*About this task:* Count the lines in the listing below that contain the word "rumah", and reply with only the number.

[Data items]
• • • • • • •
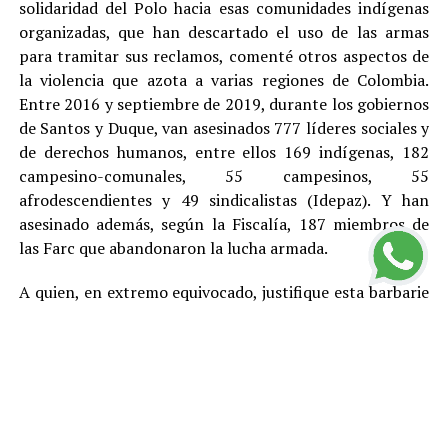
solidaridad del Polo hacia esas comunidades indígenas
organizadas, que han descartado el uso de las armas
para tramitar sus reclamos, comenté otros aspectos de
la violencia que azota a varias regiones de Colombia.
Entre 2016 y septiembre de 2019, durante los gobiernos
de Santos y Duque, van asesinados 777 líderes sociales y
de derechos humanos, entre ellos 169 indígenas, 182
campesino-comunales, 55 campesinos, 55
afrodescendientes y 49 sindicalistas (Idepaz). Y han
asesinado además, según la Fiscalía, 187 miembros de
las Farc que abandonaron la lucha armada.
A quien, en extremo equivocado, justifique esta barbarie
con cualquier teoría, toca recordarle que en este país,
por Constitución, no existe la pena de muerte y que el
más elemental principio democrático indica que no hay
asesinatos buenos y asesinatos malos, entre otras
razones porque el daño que cada homicidio le provoca a
la sociedad genera violencia y otros problemas y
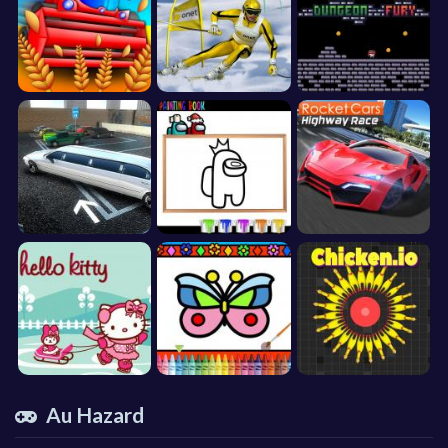
Au Hazard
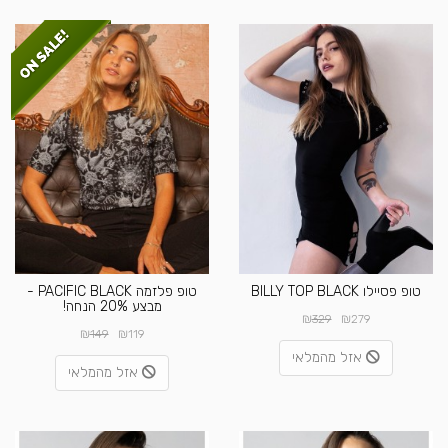
טופ פסיילו BILLY TOP BLACK
טופ פלזמה PACIFIC BLACK -
מבצע 20% הנחה!
₪
₪
329
279
₪
₪
149
119
אזל מהמלאי
אזל מהמלאי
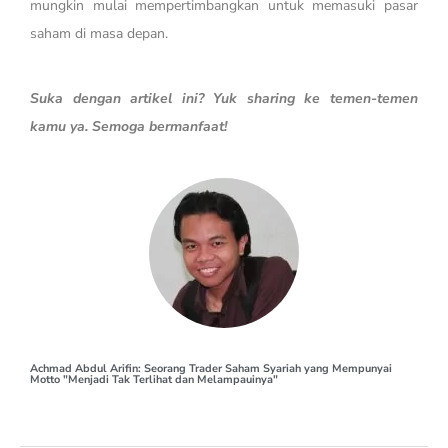
mungkin mulai mempertimbangkan untuk memasuki pasar
saham di masa depan.
Suka dengan artikel ini? Yuk sharing ke temen-temen
kamu ya. Semoga bermanfaat!
Achmad Abdul Arifin: Seorang Trader Saham Syariah yang Mempunyai
Motto "Menjadi Tak Terlihat dan Melampauinya"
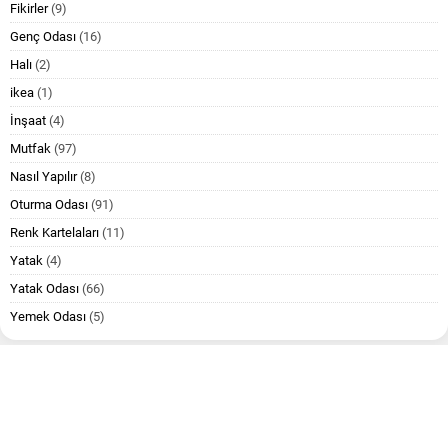
Fikirler
(9)
Genç Odası
(16)
Halı
(2)
ikea
(1)
İnşaat
(4)
Mutfak
(97)
Nasıl Yapılır
(8)
Oturma Odası
(91)
Renk Kartelaları
(11)
Yatak
(4)
Yatak Odası
(66)
Yemek Odası
(5)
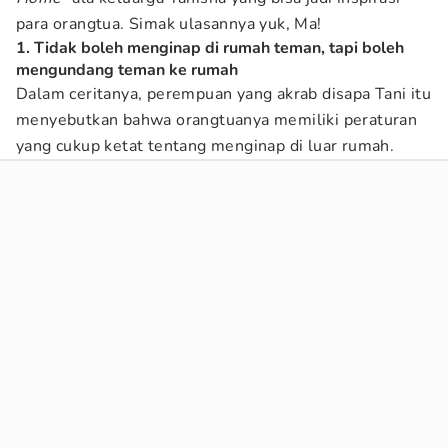
para orangtua. Simak ulasannya yuk, Ma!
1. Tidak boleh menginap di rumah teman, tapi boleh
mengundang teman ke rumah
Dalam ceritanya, perempuan yang akrab disapa Tani itu
menyebutkan bahwa orangtuanya memiliki peraturan
yang cukup ketat tentang menginap di luar rumah.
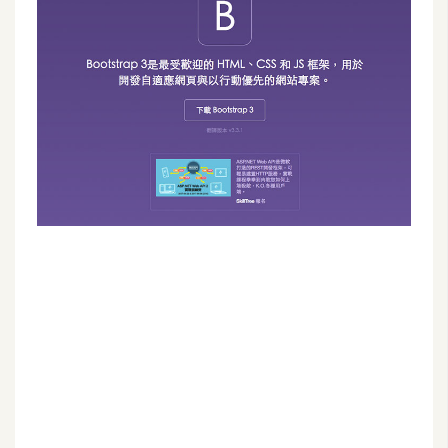
G
e
m
i
n
i
A
I
生
成
圖
片
影
片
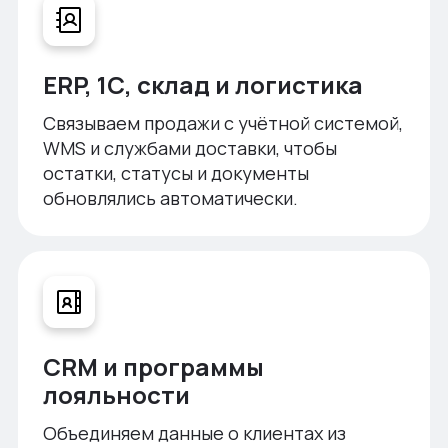
ERP, 1С, склад и логистика
Связываем продажи с учётной системой,
WMS и службами доставки, чтобы
остатки, статусы и документы
обновлялись автоматически.
CRM и программы
лояльности
Объединяем данные о клиентах из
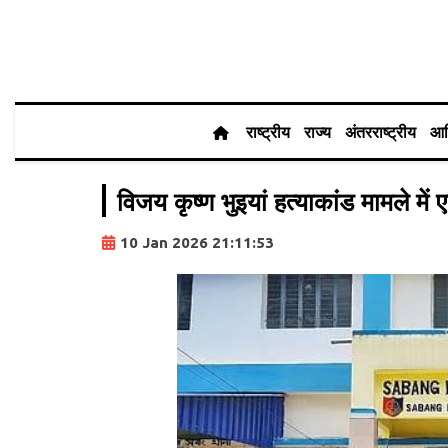
राष्ट्रीय
राज्य
अंतरराष्ट्रीय
आर
विजय कृष्ण भुइयां हत्याकांड मामले 
10 Jan 2026 21:11:53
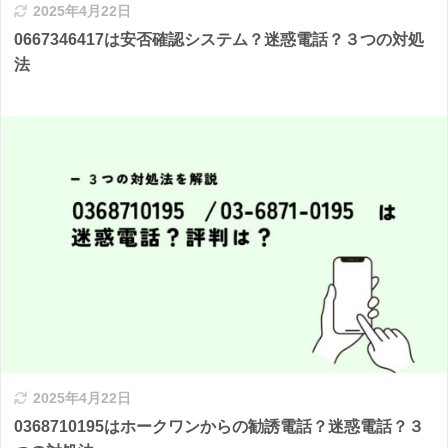
2025年4月22日
0667346417は安否確認システム？迷惑電話？３つの対処
法
2025年4月22日
0368710195はホークワンからの勧誘電話？迷惑電話？３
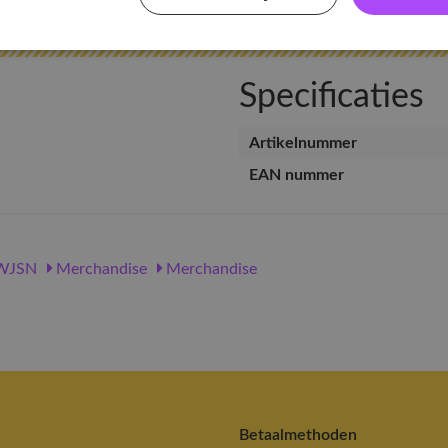
Specificaties
Artikelnummer
EAN nummer
WJSN
Merchandise
Merchandise
Betaalmethoden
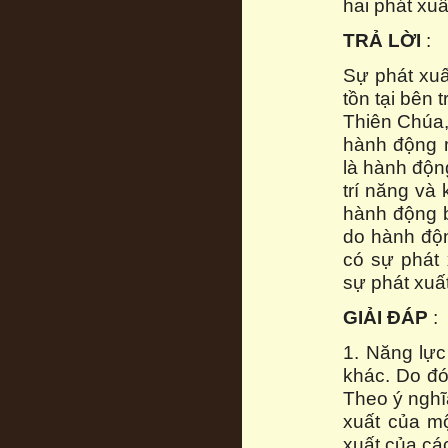
hai phát xuất
TRẢ LỜI
:
Sự phát xuấ
tồn tại bên 
Thiên Chúa,
hành động 
là hành động
trí năng và
hành động 
do hành độn
có sự phát 
sự phát xuất
GIẢI ĐÁP
:
1. Năng lực
khác. Do đó
Theo ý nghĩ
xuất của mộ
xuất của các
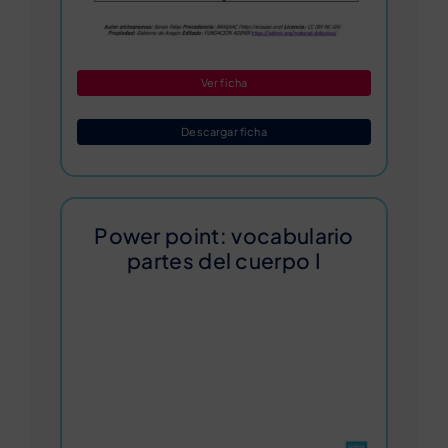
Ver ficha
Descargar ficha
Power point: vocabulario
partes del cuerpo I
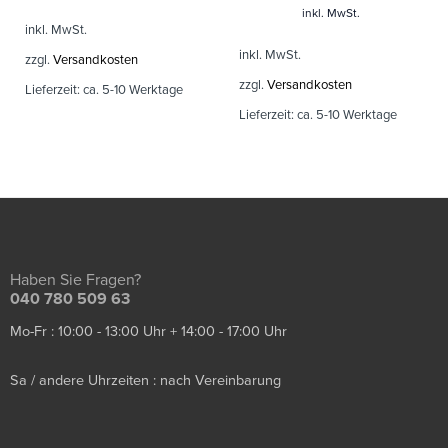
inkl. MwSt.
inkl. MwSt.
inkl. MwSt.
zzgl.
Versandkosten
zzgl.
Versandkosten
Lieferzeit:
ca. 5-10 Werktage
Lieferzeit:
ca. 5-10 Werktage
Haben Sie Fragen?
040 780 509 63
Mo-Fr : 10:00 - 13:00 Uhr + 14:00 - 17:00 Uhr
Sa / andere Uhrzeiten : nach Vereinbarung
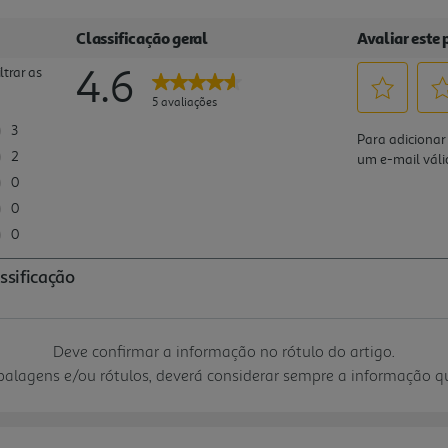
Deve confirmar a informação no rótulo do artigo.
mbalagens e/ou rótulos, deverá considerar sempre a informação 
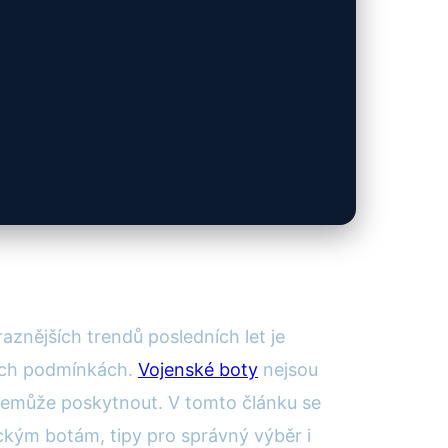
aznějších trendů posledních let je
ních podmínkách.
Vojenské boty
nejsou
o nemůže poskytnout. V tomto článku se
tickým botám, tipy pro správný výběr i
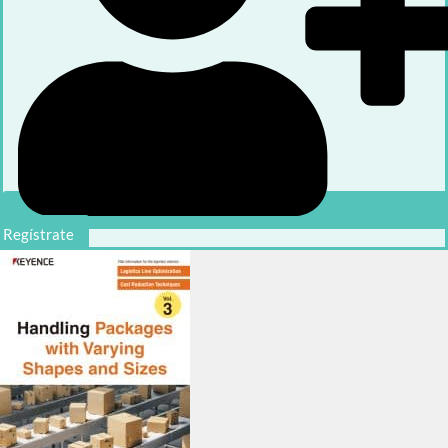
Regístrate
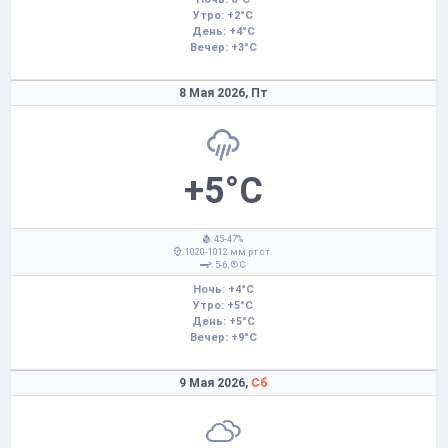
Утро: +2°C
День: +4°C
Вечер: +3°C
8 Мая 2026,
Пт
+5°C
: 45-47%
: 1020-1012 мм рт.ст.
: 5-6,
С
Ночь: +4°C
Утро: +5°C
День: +5°C
Вечер: +9°C
9 Мая 2026,
Сб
• • • • • • •
*Response to this task:* 3